■ **GOAL OF THE EXERCISE**
Please begin with the line containing "Darttaschen" and reproduce each line exactly until the records below end, without any pictures.

■ **SUPPLIED MATERIAL**
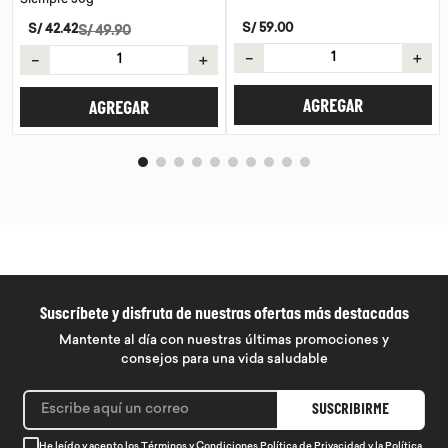
S/
59
.
00
S/
42
.
42
/
49
.
90
S/
4
－
＋
＋
－
AGREGAR
AGREGAR
AG
Suscríbete y disfruta de nuestras ofertas más destacadas
Mantente al día con nuestras últimas promociones y
consejos para una vida saludable
SUSCRIBIRME
He leído y acepto los
Términos y Condiciones
Política de Privacidad
y la
Política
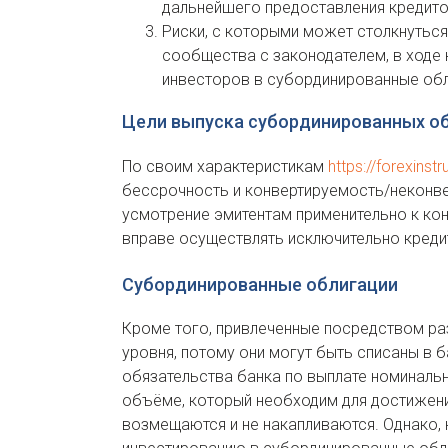
дальнейшего предоставления кредито
Риски, с которыми может столкнутьс
сообщества с законодателем, в ходе
инвесторов в субординированные обл
Цели выпуска субординированных об
По своим характеристикам
https://forexins
бессрочность и конвертируемость/неконве
усмотрение эмитентам применительно к ко
вправе осуществлять исключительно кредитн
Субординированные облигации
Кроме того, привлеченные посредством р
уровня, потому они могут быть списаны в 
обязательства банка по выплате номиналь
объёме, который необходим для достижени
возмещаются и не накапливаются. Однако, 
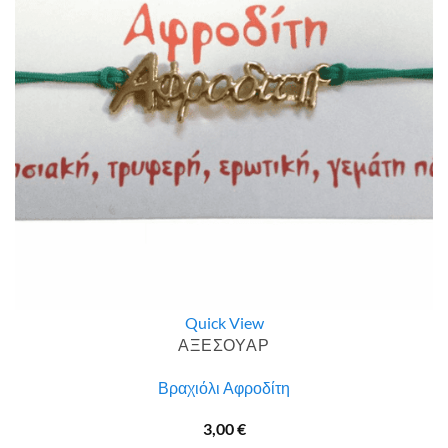
Quick View
ΑΞΕΣΟΥΑΡ
Βραχιόλι Αφροδίτη
3,00
€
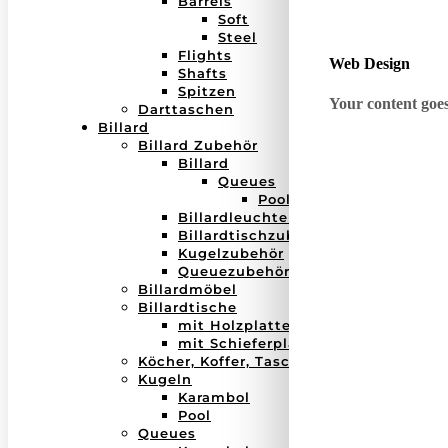
Barrels
Soft
Steel
Flights
Web Design
Shafts
Spitzen
Your content goes 
Darttaschen
Billard
Billard Zubehör
Billard
Queues
Pool
Billardleuchten
Billardtischzubehör
Kugelzubehör
Queuezubehör
Billardmöbel
Billardtische
mit Holzplatte
mit Schieferplatte
Köcher, Koffer, Taschen
Kugeln
Karambol
Pool
Queues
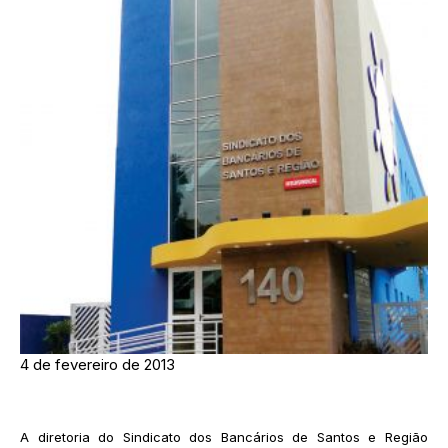
4 de fevereiro de 2013
A diretoria do Sindicato dos Bancários de Santos e Região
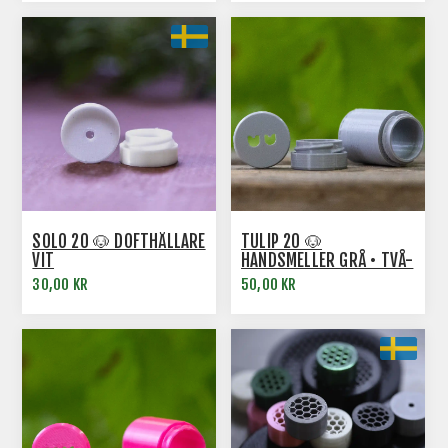
SOLO 20 🐶 DOFTHÅLLARE
TULIP 20 🐶
VIT
HANDSMELLER GRÅ • TVÅ-
I-ETT
30,00 KR
50,00 KR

■ **YOUR RESPONSE**
Darttaschen
Billard
Billard Zubehör
Billard
Queues
Pool
Billardleuchten
Billardtischzubehör
Kugelzubehör
Queuezubehör
Billardmöbel
Billardtische
mit Holzplatte
mit Schieferplatte
Köcher, Koffer, Taschen
Kugeln
Karambol
Pool
Queues
4 de fevereiro de 2013
A diretoria do Sindicato dos Bancários de Santos e Região
SOLO 20 🐶 DOFTHÅLLARE
TULIP 20 🐶
VIT
HANDSMELLER GRÅ • TVÅ-
I-ETT
30,00 KR
50,00 KR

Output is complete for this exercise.